Here's my story: when I was a child, I spent a reasonable amount of time each week being physically active. Playing tag in the playground, running and climbing around the park, swinging on the swing, and so on. Not all day, every day, just around an hour a day, on average. My dreams frequently included a high degree of intense physical sensation, kinaesthetic vividness, all that good stuff, and a general feeling of liveliness.

Now I'm a 22 year old lazy slob who sits in front of his computer all day, when I can. My current office job requires little physical exertion. The most strenuous physical activity I've done all week is hanging up my laundry. And you've already guessed it: my current dreams are paltry, low-definition experiences. Hardly any texture or feeling of movement.
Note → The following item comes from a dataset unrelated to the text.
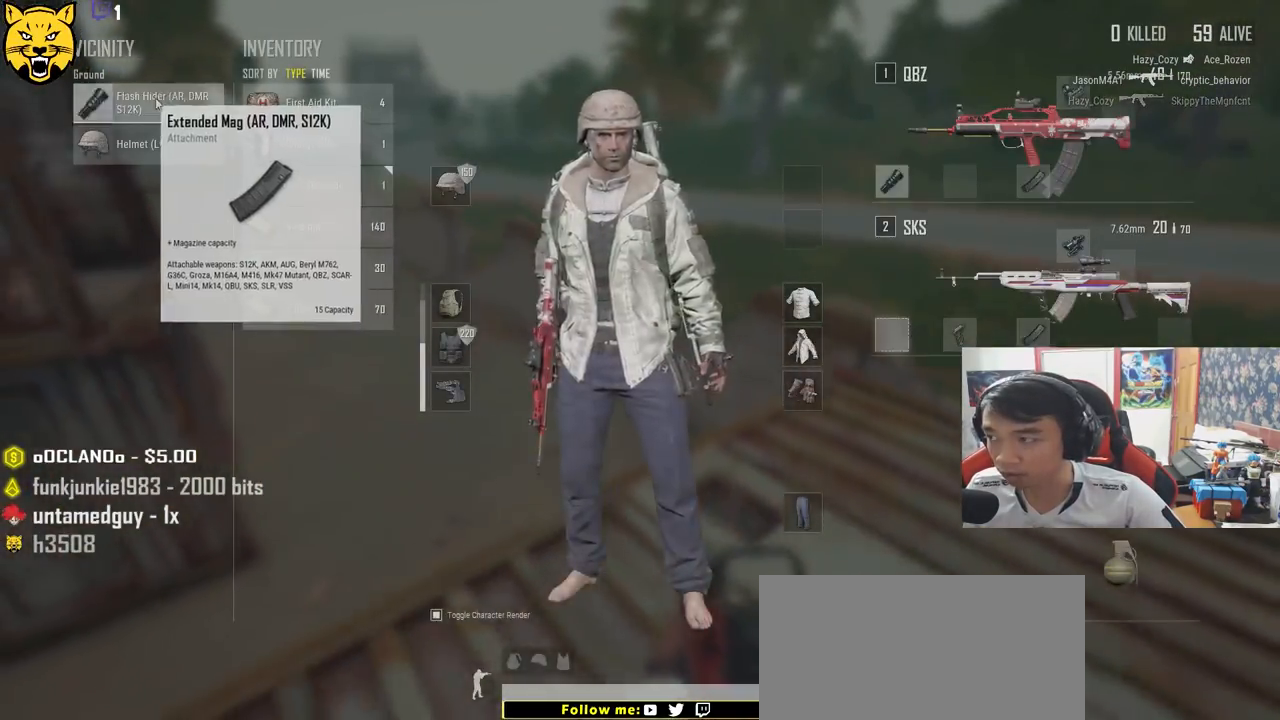
{"keys": [], "mouse": ["left"], "events": [[334, "mouse_left", "down"]]}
They are still often bizarre and fantastical (I play a lot of videogames and read sci fi), sometimes even lucid, occasionally interesting enough for me to bother writing down, just with a overhanging feeling of tiredness, deadness.

So!

Maybe I am an extreme case. And my poll options deliberately leave no 'middle ground' answer. How about you? I'd be particularly interested in those who experienced things the other way round, or made a lifestyle change later in their adult life. And of course, those whose experiences completely run counter to my own. Voting without writing a detailed reply is fine too.

For the purposes of the poll, riding roller coasters and other high-acceleration vehicles counts as being 'physically active'.

----------


## Chelsea

I live a sedentary lifestyle and my dreams are rich in physical sensation.

----------


## Lucid-Balloon

I also live a sedentary life, but i do go outside and exercise from time to time.

But does it effect my dreams, i am not sure.

----------


## Beeyahoi

SEDENTARY-----------------------RICH PHYSICAL SENSATION

----------